Bezeichnenderweise kommt "Schatz usw." in einer sehr ähnlichen pink-roten Aufmachung daher, geht aber akribischer an die eigenen Thesen heran. Im "Erklärungsteil" findet sich meiner Auffassung nach eine interessante Sichtweise, in der ich nicht nur meine langjährige Ehe rückblickend in ihren Schwierigkeiten, wenngleich mono- oder bi-kausal, erklärt fand, sondern auch andere Beziehungen zu Männern deutlicher wurden. Lässt sich aber durch die dargebotenen "Verbesserungsvorschläge" wirklich diese Verschiedenartigkeit Mann/Frau in positiver Weise "paarverbindend" überwinden, oder muss man sich nicht am Ende doch mit der Unvereinbarkeit abfinden? Ich habe den Eindruck, als könne man leicht in eine sich -selbst-überfordernde Haltung hineingeraten, wollte man (oder frau), alle negativen Gefühle in positive, bestätigende
Ausdrucksformern transformieren wollen. Genau dazu fordert das Buch auf....ich denke, der Mensch hat Grenzen.
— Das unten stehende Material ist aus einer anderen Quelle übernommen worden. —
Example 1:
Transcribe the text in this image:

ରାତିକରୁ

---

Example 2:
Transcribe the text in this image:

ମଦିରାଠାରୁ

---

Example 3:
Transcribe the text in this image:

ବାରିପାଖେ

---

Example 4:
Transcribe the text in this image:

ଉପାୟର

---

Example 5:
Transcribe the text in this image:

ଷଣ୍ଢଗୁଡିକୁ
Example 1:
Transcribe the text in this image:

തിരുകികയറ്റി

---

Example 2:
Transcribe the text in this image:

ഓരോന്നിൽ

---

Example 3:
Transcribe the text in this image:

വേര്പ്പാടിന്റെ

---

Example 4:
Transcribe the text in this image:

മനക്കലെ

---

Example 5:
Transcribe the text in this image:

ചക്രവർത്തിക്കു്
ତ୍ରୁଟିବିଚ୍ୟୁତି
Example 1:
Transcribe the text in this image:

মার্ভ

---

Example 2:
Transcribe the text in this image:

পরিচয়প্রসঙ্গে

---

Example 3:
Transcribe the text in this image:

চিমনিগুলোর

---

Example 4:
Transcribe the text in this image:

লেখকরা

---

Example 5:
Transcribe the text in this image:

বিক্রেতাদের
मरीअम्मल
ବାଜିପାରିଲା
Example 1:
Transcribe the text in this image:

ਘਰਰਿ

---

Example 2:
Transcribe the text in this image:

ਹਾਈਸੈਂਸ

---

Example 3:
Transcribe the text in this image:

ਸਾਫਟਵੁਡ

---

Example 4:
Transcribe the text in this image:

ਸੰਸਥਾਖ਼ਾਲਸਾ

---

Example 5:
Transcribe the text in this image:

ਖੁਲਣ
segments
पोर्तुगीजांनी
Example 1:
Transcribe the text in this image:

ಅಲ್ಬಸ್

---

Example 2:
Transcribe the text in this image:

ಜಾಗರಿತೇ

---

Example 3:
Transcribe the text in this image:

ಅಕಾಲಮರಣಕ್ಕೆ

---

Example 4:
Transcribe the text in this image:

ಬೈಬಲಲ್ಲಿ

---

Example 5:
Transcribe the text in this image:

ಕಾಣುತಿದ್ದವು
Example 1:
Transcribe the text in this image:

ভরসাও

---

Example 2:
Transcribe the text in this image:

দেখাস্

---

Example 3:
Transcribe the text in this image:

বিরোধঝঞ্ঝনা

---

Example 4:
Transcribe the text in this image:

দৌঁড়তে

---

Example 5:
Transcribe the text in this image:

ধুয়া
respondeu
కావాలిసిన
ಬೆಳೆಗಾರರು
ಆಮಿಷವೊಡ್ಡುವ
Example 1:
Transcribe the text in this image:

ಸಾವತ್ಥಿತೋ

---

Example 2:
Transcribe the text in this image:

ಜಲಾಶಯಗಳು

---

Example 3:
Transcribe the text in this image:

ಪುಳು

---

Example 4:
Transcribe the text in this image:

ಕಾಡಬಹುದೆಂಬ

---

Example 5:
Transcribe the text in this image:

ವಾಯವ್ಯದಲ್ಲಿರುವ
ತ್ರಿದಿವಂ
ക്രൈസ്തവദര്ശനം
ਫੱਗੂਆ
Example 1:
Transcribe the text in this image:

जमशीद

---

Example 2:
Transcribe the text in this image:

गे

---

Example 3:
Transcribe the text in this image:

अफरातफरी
Dieser Ansatz funktioniert, worauf die Autoren auch hinweisen, eigentlich nur dann, wenn beide es wollen, selbst wenn ein positiver Impuls schon durch einen der Partner in die richtige Richtung gegeben wird. Insgesamt wieder ein Buch, dass auf die "Machbarkeit" von Liebe, Beziehung und "gut-Mensch-sein" setzt....manchmal strapaziös.